- [READING PASSAGE]:
Segment Open

For the purposes of embedding, Ragel divides transitions and states into different classes. There
are four operators for embedding actions and priorities into the transitions of a state machine. It
is possible to embed into entering transitions, finishing transitions, all transitions and leaving
transitions. The embedding into leaving transitions is a special case. These transition embeddings
get stored in the final states of a machine. They are transferred to any transitions that are made
going out of the machine by future concatenation or kleene star operations.
There are several more operators for embedding actions into states. Like the transition embeddings, there are various different classes of states that the embedding operators access. For
example, one can access start states, final states or all states, among others. Unlike the transition
embeddings, there are several different types of state action embeddings. These are executed at
various different times during the processing of input. It is possible to embed actions that are
exectued on transitions into a state, on transitions out of a state, on transitions taken on the error
event, or on transitions taken on the EOF event.

Segment Closed

[Text extractions by page]
Segment Open

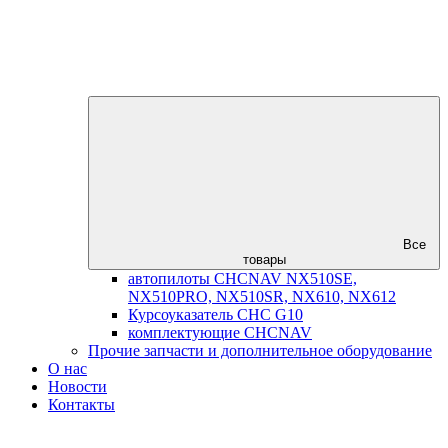
Все
товары
автопилоты CHCNAV NX510SE,
NX510PRO, NX510SR, NX610, NX612
Курсоуказатель CHC G10
комплектующие CHCNAV
Прочие запчасти и дополнительное оборудование
О нас
Новости
Контакты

Segment Closed

According to the passage on Ragel action embedding, how many operators exist for embedding actions and priorities into the transitions of a state machine?

- [EXPECTED ANSWER]:
Four.